SEPTA and Bike Share
April 14, 2015
Philadelphia will join the ranks of cities with comprehensive bike share programs later this month. The new program, called Indego, will represent a new travel alternative for Philadelphians, complementing the existing public transportation network with another non-automotive option.
Throughout the Bike Share planning process, the Mayor's Office of Transportation and Utilities (MOTU) worked with SEPTA to determine Bike Share station locations near SEPTA locations. For example, Bike Share stations will be located within a block of the following station stops:
Market-Frankford Line | Trolley Lines |
40th Street Station | 36th Street |
34th Street Station | 38th & Lancaster |
30th Street Station | 33rd Street & Market Street |
15th Street Station | 22nd Street & Market Street |
8th Street Station | 19th Street & Market Street |
5th Street Station | 18th Street & Market Street |
2nd Street Station | 2nd Street & Market Street |
Spring Garden Station | Regional Rail |
Girard Station | 30th Street Station |
Broad Street Line | Templue University Station |
Girard Station | Suburban Station |
Fairmount Station | Penn Medicine Station |
Spring Garden Station | |
Ellwroth-Federal Station |
Bike and transit coordination is a key strategy for SEPTA to serve and grow ridership In order for people to use transit, access must be convenient and safe. The distance to and accessibility of a transit station to an individual's home and their destination largely determines whether or not they will choose to take transit.
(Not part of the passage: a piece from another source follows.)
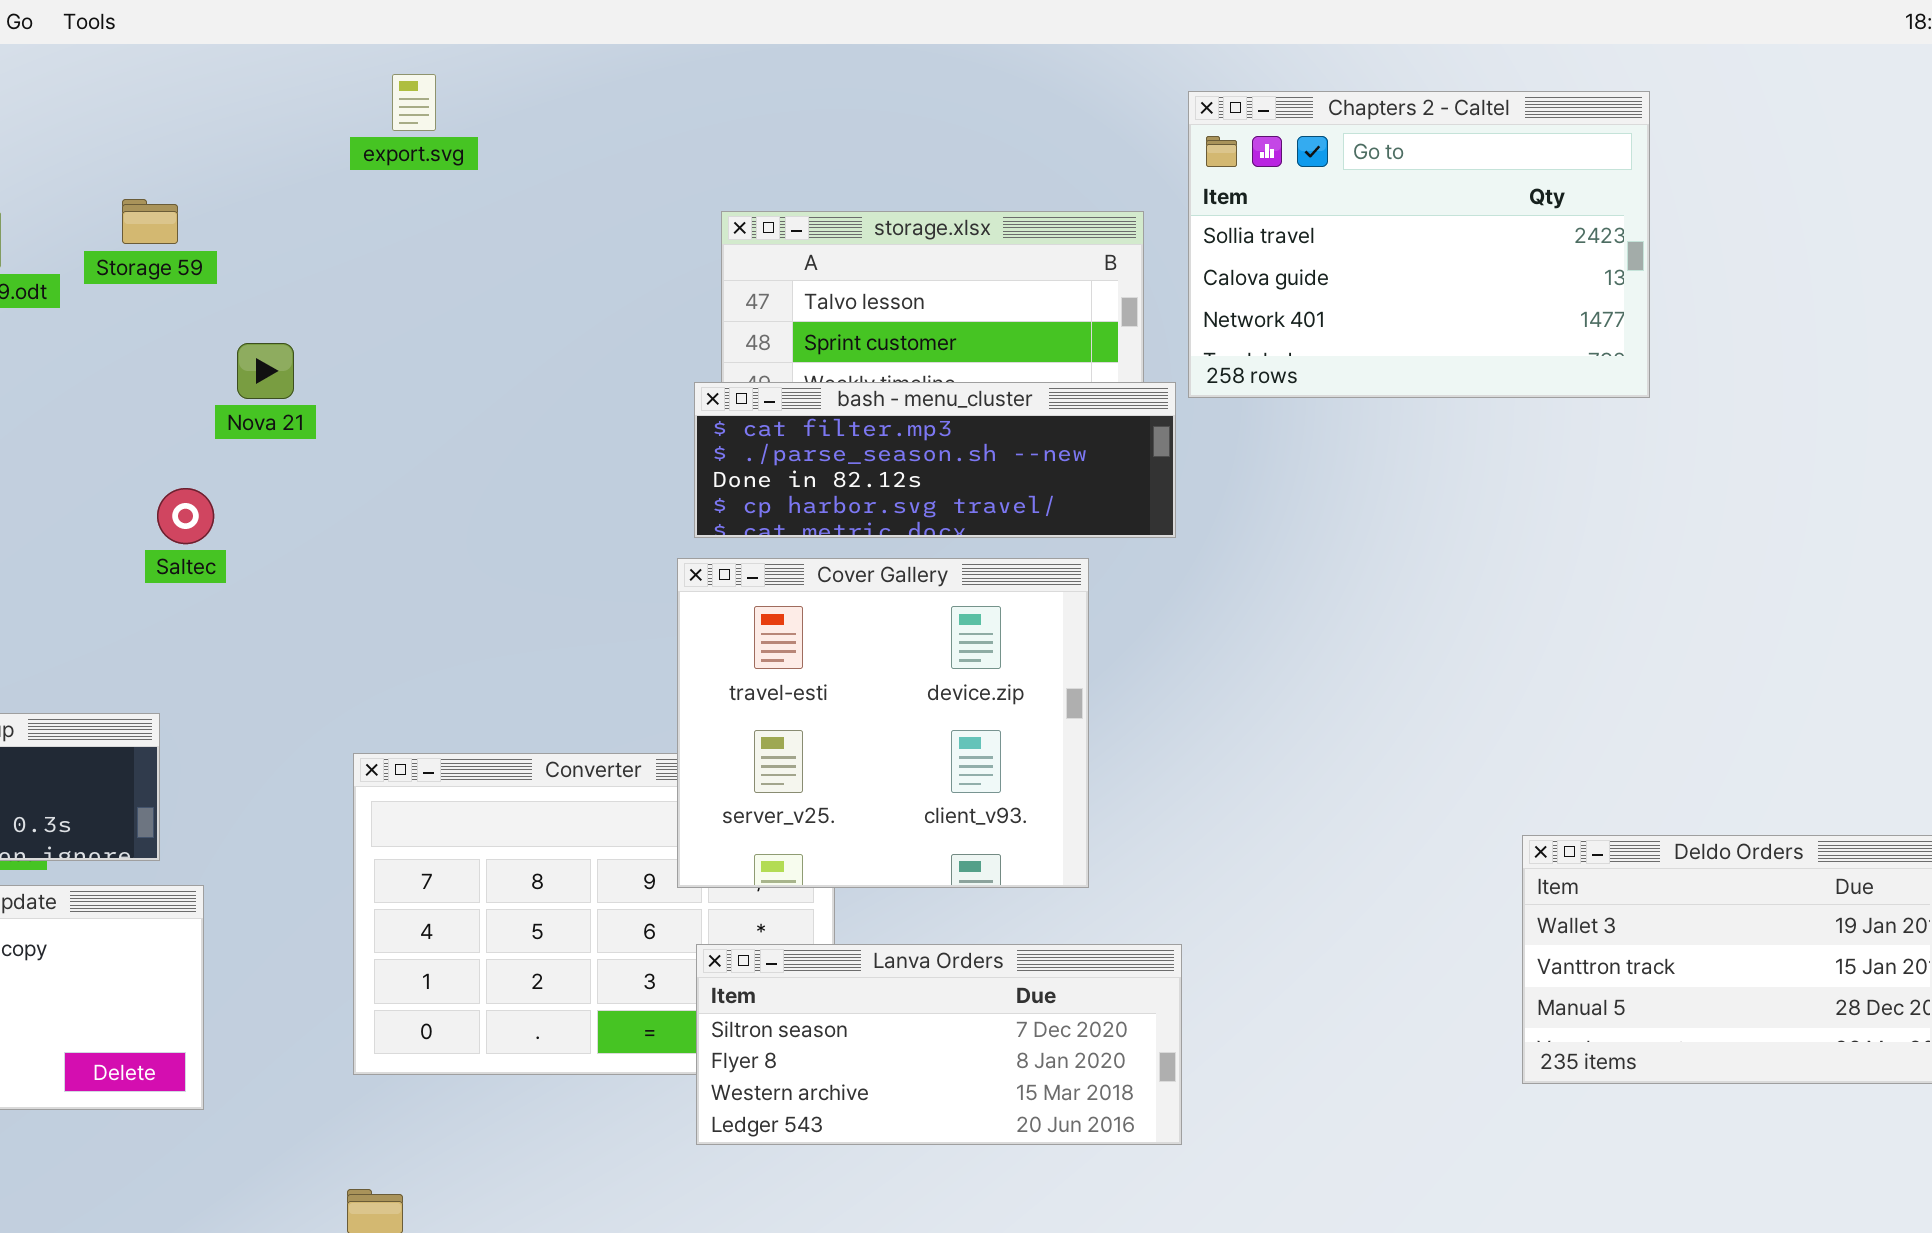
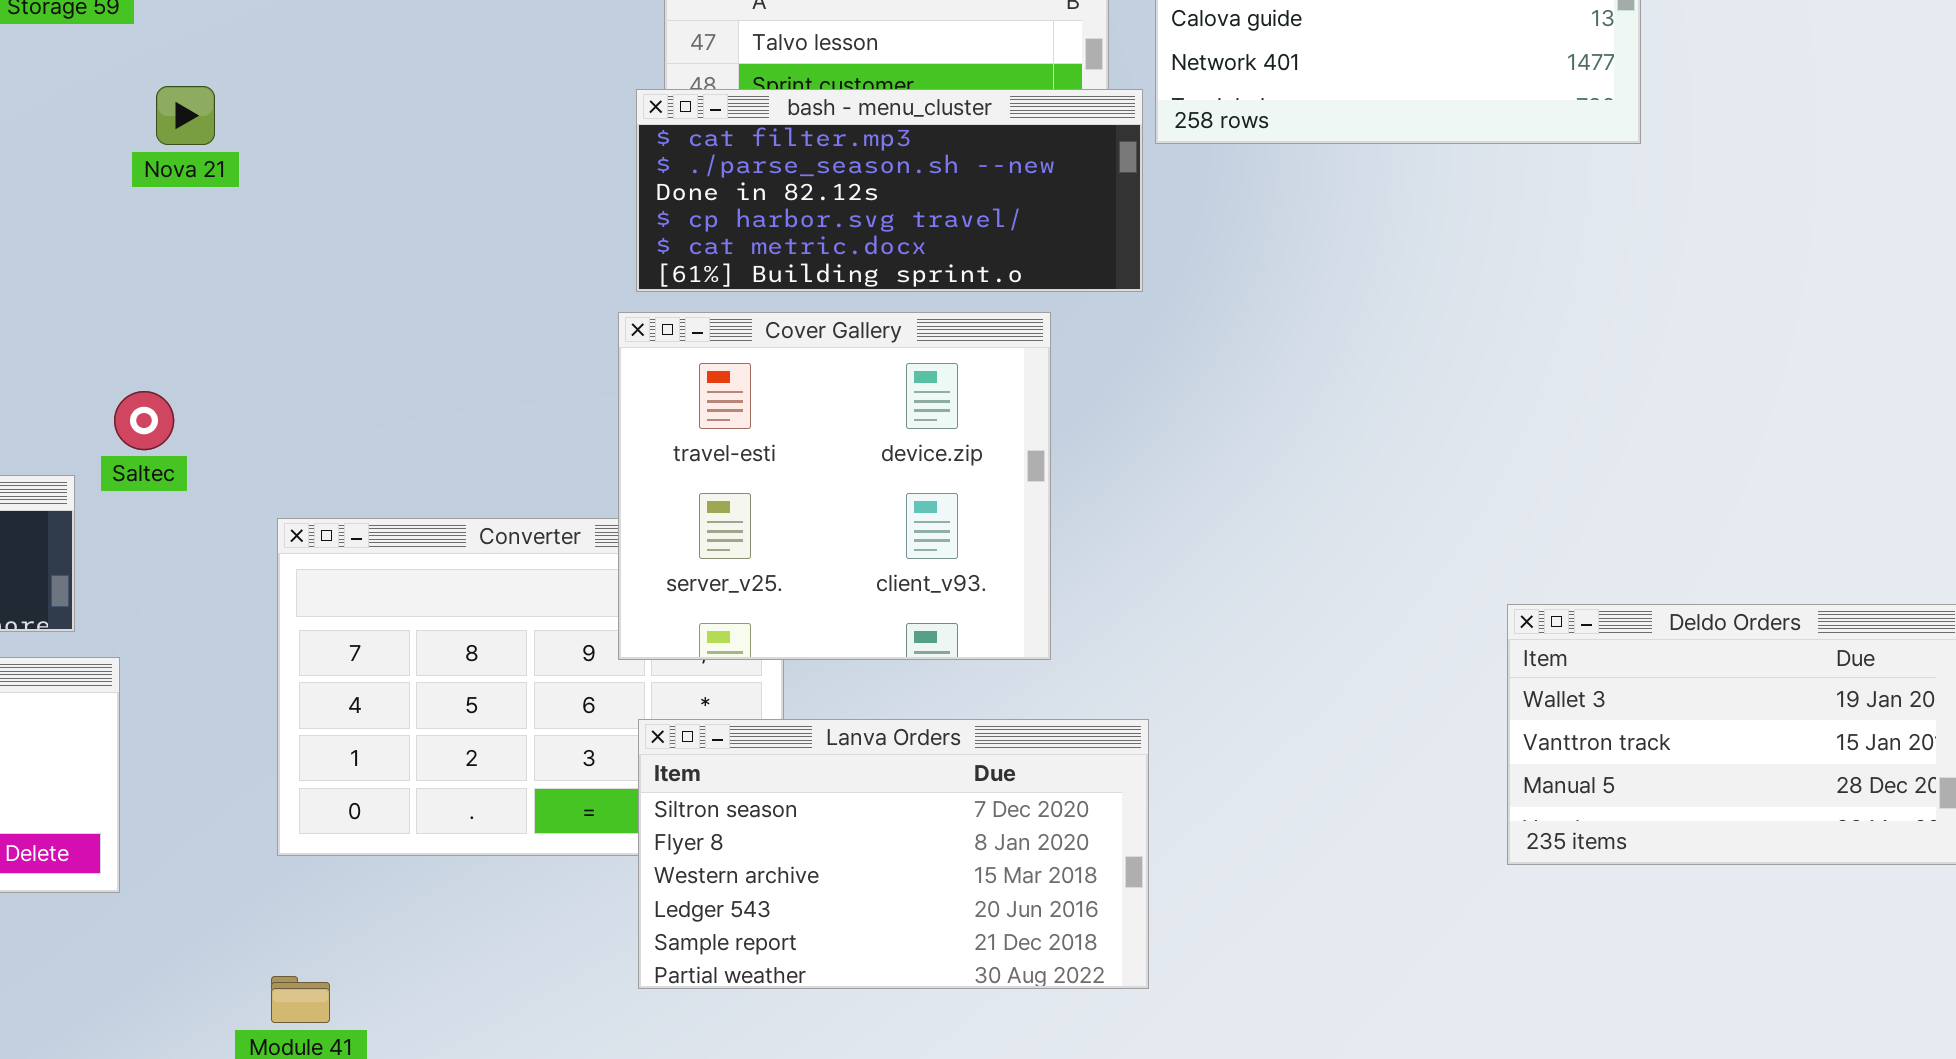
bash - menu_cluster: [694,382,1176,538] -> [636,89,1143,292], resized
Saltec: [157,488,214,544] -> [114,391,174,450], moved
Lanva Orders: [696,944,1182,1145] -> [638,719,1149,989], resized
Typically, people who live within one-half mile of a transit station are between four and five times more likely to use transit than those outside the one-half mile radius. The area surrounding the station or stop where pedestrians make up a significant portion of the transit trips is often referred to as the "primary catchment area."
However, when commuters have access to a bicycle, the transit catchment area significantly increases. A report published in 2014 by the Mineta Transportation Institute entitled Perceptions of Bicycle-Friendly Policy Impacts on Accessibility to Transit Services: The First and Last Mile Bridge quantified this ridership market opportunity. Philadelphia "cycle transit users", or CTUs, that were polled in the study estimated that they travel 2.8 miles by bicycle as part of their multimodal trips. This is significantly more than the average one-half mile trip of a pedestrian. Approximately 15 percent of Philadelphia CTU respondents indicated that if they could not easily combine bicycling and transit, they would use another mode. You can read the full document here.
In other words, bicycling can serve to make SEPTA's system and services more accessible to a larger number of people by increasing the rider catchment area for each station. When it rolls out later this month, Indego will provide another convenient way for people in Philadelphia to travel about the city without a car.